The New Jersey Attorney General's Office has denied that abuse occurred. Federal and state investigations, as well as internal-affairs inquiries, resulted in no disciplinary action for prison officials or guards.

In 2004, a federal judge declined to order the Department of Corrections to change its policies.

"To our knowledge, no one was even reprimanded," Lawrence Lindsay, an attorney for the inmates, said Tuesday.

Civil trial juries have awarded three Bayside inmates monetary damages totaling more than $300,000. Those cases were filed against the state officials. In the last year, Bissell has awarded 23 prisoners an additional $117,000. Their cases were filed against the unidentified SOG guards.

If Bissell's ruling withstands appeals, the state will be responsible for paying in all 26 cases.

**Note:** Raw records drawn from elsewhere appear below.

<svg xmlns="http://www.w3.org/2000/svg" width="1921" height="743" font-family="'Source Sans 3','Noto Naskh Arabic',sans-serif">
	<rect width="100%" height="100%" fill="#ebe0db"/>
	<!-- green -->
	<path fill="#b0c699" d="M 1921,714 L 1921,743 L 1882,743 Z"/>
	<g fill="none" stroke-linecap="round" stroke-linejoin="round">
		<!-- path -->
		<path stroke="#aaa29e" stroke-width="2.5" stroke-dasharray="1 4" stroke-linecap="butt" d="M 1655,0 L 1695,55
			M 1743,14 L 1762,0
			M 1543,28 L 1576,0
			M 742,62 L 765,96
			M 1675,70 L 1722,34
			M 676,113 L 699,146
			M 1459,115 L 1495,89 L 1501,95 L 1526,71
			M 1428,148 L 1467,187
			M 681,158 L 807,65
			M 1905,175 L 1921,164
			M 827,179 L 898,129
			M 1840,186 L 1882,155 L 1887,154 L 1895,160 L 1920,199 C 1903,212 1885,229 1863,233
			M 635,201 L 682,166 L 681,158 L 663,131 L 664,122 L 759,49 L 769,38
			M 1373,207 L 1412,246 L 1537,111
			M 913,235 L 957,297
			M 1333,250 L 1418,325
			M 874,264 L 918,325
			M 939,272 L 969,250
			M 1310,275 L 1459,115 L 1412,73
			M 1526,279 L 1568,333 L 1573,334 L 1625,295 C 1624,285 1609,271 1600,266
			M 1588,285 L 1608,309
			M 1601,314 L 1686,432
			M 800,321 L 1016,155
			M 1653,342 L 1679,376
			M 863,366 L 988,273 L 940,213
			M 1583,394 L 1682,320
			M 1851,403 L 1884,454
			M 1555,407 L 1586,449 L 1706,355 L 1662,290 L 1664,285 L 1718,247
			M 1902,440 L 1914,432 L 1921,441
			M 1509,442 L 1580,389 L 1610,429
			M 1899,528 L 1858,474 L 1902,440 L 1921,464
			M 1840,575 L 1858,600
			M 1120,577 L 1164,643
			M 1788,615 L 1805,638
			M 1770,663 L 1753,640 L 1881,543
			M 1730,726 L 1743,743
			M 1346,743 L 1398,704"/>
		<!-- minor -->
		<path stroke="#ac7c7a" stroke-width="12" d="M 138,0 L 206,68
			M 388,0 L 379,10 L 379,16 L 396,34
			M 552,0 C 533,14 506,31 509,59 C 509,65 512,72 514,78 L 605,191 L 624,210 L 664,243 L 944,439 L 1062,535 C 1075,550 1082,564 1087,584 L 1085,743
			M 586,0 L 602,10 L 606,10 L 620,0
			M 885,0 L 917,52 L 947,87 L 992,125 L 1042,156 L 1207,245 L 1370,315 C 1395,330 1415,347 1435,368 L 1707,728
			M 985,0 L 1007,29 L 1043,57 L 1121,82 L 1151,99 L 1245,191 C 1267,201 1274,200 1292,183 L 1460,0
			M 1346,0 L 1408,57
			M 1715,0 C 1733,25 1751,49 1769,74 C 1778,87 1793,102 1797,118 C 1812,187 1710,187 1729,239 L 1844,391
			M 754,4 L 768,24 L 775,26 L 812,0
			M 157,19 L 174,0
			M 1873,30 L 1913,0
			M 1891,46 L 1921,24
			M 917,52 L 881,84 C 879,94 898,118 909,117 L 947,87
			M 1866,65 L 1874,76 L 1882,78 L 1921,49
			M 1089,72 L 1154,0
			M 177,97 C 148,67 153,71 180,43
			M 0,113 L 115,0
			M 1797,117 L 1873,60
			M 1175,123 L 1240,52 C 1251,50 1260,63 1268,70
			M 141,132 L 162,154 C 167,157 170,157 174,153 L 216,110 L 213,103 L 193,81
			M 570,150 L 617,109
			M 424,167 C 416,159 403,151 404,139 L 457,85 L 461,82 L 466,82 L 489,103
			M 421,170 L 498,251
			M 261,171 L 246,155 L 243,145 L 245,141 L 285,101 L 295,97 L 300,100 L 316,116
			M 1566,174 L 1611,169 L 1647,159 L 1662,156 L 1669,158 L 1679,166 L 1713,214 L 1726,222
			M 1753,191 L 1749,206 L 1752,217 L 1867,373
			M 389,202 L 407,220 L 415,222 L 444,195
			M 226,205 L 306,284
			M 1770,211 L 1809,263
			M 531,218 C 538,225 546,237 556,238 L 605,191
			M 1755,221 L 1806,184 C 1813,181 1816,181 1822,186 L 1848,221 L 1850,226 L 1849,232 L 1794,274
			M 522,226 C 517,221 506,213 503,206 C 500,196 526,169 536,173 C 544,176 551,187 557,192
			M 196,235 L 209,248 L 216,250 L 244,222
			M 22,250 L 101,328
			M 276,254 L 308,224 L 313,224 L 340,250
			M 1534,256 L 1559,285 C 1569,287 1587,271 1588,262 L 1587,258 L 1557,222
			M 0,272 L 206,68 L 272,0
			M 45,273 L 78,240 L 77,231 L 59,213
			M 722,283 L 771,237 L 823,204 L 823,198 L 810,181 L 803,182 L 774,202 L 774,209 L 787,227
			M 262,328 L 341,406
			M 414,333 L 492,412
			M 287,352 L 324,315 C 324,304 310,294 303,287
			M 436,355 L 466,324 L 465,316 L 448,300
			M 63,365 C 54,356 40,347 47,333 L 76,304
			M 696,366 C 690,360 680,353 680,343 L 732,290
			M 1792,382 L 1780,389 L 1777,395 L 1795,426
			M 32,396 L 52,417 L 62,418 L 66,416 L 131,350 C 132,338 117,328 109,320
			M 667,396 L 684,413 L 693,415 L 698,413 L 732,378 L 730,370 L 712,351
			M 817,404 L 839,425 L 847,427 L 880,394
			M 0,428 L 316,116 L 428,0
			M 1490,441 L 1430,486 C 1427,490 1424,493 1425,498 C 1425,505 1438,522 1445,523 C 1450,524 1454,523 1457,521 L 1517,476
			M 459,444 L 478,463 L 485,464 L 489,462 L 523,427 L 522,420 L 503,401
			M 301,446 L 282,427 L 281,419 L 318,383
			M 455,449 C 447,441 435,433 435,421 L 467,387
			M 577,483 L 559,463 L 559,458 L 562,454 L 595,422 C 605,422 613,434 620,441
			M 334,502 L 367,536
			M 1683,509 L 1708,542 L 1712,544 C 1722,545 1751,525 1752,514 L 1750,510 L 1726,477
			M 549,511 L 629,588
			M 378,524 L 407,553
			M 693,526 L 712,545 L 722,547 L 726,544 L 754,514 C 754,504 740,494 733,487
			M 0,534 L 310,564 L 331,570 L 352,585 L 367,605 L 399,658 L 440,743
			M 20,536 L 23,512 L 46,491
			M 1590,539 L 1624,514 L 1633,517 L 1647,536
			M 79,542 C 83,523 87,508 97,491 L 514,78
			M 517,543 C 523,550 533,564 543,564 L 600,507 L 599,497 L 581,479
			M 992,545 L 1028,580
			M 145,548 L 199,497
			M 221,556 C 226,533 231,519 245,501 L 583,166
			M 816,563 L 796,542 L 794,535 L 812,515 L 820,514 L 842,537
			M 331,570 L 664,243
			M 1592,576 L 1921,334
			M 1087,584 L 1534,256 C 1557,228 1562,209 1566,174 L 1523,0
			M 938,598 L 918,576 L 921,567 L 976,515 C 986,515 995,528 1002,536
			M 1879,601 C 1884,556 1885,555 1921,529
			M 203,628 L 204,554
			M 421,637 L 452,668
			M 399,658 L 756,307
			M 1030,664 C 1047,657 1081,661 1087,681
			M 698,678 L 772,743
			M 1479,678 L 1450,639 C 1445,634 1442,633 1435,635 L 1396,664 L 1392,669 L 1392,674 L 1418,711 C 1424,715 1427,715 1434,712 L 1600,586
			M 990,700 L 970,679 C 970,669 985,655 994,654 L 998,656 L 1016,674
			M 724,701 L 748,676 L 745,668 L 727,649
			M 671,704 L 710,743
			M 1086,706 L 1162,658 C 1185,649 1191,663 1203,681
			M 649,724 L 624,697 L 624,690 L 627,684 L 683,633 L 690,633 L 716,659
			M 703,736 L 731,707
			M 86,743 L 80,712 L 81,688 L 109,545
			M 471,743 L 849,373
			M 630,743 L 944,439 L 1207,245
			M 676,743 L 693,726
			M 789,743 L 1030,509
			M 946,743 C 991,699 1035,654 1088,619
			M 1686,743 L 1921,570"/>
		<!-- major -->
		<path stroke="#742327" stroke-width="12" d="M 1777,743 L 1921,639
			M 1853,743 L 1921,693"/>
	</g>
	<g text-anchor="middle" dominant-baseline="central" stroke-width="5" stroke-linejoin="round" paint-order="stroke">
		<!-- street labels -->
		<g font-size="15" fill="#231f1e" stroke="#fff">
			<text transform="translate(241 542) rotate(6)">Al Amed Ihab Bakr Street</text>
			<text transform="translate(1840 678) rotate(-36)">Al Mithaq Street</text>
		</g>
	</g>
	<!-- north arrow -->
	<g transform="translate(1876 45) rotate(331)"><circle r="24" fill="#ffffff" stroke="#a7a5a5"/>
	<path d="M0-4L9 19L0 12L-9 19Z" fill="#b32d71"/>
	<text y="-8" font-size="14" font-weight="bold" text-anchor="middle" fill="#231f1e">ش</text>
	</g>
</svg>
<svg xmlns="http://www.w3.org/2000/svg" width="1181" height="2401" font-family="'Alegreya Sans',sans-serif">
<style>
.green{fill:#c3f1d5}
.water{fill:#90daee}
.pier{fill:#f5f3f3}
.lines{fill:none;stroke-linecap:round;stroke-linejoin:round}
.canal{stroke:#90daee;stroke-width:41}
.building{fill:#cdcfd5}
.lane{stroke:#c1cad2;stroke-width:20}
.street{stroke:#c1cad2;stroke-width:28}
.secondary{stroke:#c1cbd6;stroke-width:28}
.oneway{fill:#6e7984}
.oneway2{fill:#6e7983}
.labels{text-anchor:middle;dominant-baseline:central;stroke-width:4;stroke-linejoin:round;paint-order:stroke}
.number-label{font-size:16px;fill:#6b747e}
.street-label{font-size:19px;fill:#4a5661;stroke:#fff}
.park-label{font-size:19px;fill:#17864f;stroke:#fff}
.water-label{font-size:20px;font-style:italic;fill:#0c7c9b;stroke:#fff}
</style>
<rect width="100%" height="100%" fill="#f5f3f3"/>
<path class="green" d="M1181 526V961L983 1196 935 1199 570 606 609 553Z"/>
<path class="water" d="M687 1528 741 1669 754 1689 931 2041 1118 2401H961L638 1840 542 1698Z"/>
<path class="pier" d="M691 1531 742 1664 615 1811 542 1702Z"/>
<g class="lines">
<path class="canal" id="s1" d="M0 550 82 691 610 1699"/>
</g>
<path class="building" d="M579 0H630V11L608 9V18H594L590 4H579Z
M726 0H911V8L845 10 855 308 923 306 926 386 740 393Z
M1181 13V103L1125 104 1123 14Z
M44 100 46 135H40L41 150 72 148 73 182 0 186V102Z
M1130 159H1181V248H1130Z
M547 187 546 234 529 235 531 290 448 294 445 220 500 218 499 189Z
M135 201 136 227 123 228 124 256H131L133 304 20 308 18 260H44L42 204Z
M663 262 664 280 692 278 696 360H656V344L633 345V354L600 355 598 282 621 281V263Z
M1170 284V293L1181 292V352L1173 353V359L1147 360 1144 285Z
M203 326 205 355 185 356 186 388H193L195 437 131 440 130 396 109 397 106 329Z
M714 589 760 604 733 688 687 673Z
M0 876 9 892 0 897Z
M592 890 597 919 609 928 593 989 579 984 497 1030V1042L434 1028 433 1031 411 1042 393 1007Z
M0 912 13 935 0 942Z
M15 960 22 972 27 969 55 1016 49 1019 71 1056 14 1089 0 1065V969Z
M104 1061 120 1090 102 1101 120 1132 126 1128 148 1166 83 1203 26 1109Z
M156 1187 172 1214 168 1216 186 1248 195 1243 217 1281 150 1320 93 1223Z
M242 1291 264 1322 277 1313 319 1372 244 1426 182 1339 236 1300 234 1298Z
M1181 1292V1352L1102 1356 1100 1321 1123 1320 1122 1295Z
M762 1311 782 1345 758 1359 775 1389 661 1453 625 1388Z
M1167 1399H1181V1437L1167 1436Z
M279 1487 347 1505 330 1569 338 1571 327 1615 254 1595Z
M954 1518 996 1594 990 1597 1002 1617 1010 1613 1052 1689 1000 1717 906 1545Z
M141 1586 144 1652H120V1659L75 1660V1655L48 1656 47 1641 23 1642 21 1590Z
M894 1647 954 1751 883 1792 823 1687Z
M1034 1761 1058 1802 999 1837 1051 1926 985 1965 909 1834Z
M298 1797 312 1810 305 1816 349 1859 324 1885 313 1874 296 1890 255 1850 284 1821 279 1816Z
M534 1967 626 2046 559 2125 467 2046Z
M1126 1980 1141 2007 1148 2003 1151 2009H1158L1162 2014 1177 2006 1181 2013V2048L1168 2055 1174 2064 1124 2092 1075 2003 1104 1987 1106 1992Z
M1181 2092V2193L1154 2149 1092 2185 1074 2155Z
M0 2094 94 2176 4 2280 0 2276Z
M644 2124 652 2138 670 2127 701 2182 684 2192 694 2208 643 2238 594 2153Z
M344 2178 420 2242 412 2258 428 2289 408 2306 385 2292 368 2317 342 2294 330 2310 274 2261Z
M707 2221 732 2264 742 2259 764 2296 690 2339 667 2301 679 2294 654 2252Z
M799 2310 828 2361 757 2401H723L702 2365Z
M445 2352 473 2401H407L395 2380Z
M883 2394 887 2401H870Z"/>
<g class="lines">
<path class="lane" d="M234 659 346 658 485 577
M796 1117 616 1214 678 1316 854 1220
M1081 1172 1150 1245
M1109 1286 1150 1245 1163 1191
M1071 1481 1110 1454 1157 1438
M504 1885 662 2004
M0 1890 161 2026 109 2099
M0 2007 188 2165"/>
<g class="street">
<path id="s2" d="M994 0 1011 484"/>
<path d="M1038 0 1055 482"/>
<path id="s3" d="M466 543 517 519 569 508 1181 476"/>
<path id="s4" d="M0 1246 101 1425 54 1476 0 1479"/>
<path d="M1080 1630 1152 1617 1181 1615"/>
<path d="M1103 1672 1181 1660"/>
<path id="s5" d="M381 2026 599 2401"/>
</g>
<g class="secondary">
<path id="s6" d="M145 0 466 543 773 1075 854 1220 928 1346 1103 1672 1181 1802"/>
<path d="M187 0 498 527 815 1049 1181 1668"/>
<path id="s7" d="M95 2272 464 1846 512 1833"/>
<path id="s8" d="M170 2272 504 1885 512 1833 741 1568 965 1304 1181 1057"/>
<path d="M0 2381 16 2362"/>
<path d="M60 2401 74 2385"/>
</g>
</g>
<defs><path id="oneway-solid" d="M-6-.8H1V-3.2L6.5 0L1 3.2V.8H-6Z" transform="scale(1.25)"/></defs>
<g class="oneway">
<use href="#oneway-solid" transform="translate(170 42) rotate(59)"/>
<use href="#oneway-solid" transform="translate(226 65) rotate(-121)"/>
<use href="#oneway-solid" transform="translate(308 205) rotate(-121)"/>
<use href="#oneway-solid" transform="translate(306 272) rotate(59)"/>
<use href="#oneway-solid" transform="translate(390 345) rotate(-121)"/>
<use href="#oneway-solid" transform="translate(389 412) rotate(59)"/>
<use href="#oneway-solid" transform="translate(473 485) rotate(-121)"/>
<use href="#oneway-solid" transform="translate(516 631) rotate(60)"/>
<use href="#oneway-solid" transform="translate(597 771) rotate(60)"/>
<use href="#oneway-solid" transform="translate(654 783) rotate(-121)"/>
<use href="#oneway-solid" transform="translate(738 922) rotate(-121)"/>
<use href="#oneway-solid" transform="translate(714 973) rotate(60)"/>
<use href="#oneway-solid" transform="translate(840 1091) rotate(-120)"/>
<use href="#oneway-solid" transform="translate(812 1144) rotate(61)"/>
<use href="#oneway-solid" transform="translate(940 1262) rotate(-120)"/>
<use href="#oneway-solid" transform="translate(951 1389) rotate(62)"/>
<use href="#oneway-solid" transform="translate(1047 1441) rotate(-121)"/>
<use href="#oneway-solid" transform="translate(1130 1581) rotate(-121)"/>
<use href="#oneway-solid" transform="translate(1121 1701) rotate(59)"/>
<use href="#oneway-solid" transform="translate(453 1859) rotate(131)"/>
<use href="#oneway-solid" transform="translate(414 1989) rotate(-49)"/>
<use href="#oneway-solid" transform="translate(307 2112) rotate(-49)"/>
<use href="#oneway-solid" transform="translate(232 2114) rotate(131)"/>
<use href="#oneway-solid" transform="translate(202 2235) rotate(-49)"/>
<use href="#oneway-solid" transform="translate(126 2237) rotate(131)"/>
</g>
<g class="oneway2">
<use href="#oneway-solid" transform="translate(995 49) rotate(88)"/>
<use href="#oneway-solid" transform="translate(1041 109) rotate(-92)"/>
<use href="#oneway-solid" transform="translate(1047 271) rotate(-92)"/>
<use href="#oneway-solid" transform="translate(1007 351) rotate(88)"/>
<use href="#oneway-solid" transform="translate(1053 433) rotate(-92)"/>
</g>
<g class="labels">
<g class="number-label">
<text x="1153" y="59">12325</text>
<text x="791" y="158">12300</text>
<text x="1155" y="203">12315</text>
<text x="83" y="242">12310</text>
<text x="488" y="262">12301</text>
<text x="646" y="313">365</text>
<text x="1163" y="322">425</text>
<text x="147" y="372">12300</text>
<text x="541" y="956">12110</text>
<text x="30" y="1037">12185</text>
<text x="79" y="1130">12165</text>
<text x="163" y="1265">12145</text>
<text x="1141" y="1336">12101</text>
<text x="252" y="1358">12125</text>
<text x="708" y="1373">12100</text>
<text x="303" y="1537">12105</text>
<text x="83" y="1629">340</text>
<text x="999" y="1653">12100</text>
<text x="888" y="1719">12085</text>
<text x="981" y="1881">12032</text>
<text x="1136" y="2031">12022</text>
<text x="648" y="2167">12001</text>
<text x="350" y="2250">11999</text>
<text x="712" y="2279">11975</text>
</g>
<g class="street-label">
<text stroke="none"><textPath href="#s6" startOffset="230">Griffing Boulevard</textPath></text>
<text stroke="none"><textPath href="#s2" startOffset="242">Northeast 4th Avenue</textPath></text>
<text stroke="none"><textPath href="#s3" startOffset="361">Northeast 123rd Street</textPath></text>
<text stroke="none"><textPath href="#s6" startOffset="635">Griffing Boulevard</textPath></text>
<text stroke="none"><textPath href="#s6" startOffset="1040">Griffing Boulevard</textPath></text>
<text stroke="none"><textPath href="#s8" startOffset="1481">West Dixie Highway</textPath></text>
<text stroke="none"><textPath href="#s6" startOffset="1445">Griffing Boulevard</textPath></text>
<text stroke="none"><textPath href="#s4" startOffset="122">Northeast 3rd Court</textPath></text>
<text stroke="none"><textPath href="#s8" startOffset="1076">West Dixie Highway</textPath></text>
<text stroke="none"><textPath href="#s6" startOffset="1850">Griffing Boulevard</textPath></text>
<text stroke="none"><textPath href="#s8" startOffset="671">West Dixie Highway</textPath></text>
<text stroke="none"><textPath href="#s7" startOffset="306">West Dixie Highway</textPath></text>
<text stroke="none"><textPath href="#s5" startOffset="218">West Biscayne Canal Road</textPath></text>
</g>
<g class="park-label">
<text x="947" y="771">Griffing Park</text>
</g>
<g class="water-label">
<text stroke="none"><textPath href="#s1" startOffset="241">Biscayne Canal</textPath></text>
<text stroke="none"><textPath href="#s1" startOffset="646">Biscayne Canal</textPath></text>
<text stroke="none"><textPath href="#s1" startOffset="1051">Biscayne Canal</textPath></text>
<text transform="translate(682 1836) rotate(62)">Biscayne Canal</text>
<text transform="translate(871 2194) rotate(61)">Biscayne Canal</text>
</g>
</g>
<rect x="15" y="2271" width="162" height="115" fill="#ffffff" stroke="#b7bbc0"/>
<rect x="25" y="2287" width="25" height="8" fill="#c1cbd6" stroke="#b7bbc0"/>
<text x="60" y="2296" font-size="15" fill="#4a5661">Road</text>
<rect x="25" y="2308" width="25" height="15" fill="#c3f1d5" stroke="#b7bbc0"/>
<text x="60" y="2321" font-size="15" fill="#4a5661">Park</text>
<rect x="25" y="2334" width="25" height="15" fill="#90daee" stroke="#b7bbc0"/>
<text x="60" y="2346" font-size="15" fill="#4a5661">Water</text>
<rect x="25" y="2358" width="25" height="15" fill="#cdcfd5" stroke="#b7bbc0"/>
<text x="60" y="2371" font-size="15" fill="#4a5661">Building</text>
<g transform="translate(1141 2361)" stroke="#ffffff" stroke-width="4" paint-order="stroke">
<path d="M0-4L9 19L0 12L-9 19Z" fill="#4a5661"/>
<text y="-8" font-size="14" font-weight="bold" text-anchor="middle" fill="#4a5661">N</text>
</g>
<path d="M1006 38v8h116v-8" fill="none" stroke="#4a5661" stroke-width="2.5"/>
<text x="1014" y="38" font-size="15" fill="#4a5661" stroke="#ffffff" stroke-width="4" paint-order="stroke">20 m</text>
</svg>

Since 1997, the Attorney General's Office has paid almost $4 million in outside attorneys' fees related to the cases, Peter Aseltine, a department spokesman, said Tuesday.

Bissell's ruling placed blame for the abuses on former Corrections Commissioner William Fauver, former Deputy Commissioner Gary Hilton, and Scott Faunce, the former acting administrator at Bayside.

They bear "supervisory liability" for the proven claims of abuse, Bissell said. Fauver and Hilton failed to provide the proper oversight of the special guards, he said.

"The presence of SOG, and particularly its autonomy and virtual immunity from meaningful scrutiny or discipline, exacerbated the risks exponentially," he wrote. Faunce "completely abdicated" his responsibility as the administrator of Bayside, Bissell said.

The Attorney General's Office, which is representing the prison officials, declined to comment on the opinion because the cases remain active and the state is deciding whether to appeal, Aseltine said.

"There comes a time when it becomes a waste of the state's resources to deny what everyone else seems to accept: that bad things happened at Bayside," said Jaime Kaigh, an attorney for the inmates.

In coming months, Bissell will rule on about 30 more inmates' claims of abuse. Ten other prisoners have opted for civil trials.